**WHAT NEEDS TO BE DONE**
From the records, return each line that has the word "nous" in it.
↓
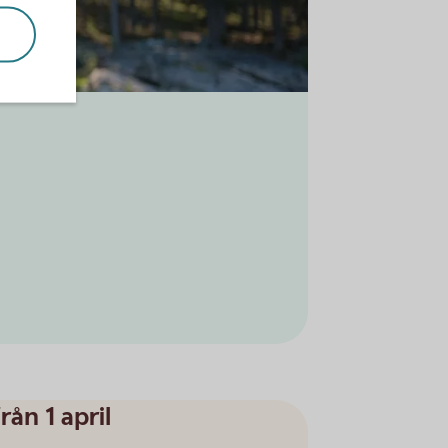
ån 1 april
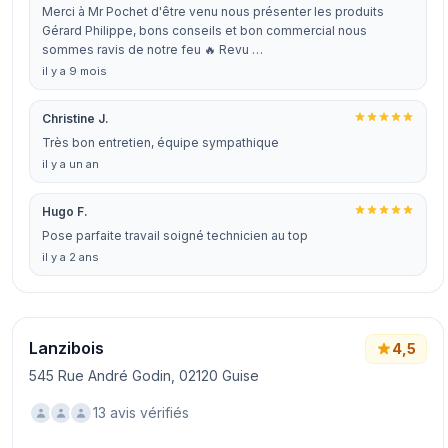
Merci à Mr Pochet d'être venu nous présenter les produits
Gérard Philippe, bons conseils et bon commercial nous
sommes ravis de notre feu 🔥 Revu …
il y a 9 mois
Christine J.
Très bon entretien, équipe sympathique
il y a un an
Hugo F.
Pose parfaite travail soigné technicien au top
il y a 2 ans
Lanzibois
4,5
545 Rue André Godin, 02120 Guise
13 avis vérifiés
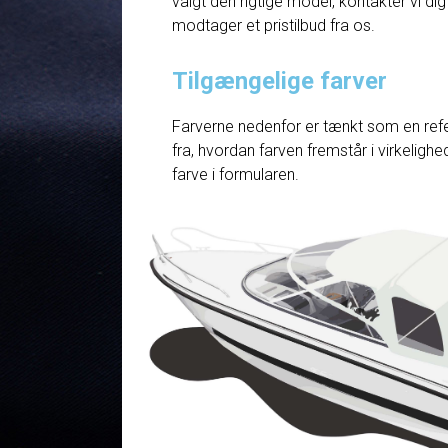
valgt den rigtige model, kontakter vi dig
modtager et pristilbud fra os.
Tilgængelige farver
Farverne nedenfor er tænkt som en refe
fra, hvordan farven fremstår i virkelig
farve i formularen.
↑
**ANSWER**
Merci à Mr Pochet d'être venu nous présenter les produits
Gérard Philippe, bons conseils et bon commercial nous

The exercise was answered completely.